*** Material provided Section Begins ***

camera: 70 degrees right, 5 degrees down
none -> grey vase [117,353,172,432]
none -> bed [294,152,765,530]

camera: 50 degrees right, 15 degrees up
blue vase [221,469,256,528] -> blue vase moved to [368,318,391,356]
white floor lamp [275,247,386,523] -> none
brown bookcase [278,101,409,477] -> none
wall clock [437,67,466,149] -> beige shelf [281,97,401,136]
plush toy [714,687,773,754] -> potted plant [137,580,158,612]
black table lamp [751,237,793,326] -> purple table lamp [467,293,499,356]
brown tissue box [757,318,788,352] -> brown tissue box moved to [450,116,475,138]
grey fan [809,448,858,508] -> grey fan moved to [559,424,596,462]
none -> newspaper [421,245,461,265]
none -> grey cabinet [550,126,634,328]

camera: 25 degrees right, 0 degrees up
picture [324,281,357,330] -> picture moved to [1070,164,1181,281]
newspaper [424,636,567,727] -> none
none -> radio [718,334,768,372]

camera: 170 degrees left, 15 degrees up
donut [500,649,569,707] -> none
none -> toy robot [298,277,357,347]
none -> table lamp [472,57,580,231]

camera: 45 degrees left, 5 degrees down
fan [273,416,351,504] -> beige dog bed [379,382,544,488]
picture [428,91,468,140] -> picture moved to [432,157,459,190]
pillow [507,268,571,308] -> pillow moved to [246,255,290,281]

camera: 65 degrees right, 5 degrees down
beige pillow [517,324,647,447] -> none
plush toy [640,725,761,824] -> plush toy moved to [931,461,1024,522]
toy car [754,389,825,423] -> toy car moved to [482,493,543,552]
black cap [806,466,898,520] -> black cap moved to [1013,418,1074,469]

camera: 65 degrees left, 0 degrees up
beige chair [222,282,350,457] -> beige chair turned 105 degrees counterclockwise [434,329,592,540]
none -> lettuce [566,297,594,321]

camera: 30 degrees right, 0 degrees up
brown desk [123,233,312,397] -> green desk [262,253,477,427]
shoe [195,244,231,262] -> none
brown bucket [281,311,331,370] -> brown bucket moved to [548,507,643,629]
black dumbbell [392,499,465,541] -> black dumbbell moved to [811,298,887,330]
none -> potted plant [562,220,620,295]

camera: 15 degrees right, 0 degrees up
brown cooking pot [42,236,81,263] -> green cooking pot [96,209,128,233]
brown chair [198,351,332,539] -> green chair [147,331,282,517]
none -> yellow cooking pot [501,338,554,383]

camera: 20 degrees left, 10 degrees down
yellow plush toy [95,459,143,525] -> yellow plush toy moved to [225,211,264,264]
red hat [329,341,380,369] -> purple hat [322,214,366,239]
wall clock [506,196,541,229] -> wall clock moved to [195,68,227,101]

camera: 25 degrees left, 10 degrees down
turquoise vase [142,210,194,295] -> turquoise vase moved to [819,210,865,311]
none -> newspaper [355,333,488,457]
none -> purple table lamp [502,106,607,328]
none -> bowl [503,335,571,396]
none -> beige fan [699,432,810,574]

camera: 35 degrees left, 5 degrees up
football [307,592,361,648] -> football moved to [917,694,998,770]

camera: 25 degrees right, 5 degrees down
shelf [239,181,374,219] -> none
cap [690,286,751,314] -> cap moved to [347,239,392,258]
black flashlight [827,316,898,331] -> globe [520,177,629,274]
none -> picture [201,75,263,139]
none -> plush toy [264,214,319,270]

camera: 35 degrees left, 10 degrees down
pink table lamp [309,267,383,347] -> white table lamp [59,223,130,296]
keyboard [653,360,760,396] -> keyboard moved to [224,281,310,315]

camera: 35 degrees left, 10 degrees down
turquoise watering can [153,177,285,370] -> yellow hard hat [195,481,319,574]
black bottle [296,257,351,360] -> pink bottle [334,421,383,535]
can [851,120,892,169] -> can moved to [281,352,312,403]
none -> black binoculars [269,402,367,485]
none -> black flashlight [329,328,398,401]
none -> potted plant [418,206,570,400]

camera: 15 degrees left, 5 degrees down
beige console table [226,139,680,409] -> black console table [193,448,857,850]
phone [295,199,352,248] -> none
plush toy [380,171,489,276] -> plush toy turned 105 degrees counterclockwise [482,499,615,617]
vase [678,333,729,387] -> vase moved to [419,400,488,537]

*** Material provided Section Ends ***

- **Prompt**
Would you filter the records and copy out each line containing "purple"?

- **Answer below**
black table lamp [751,237,793,326] -> purple table lamp [467,293,499,356]
red hat [329,341,380,369] -> purple hat [322,214,366,239]
none -> purple table lamp [502,106,607,328]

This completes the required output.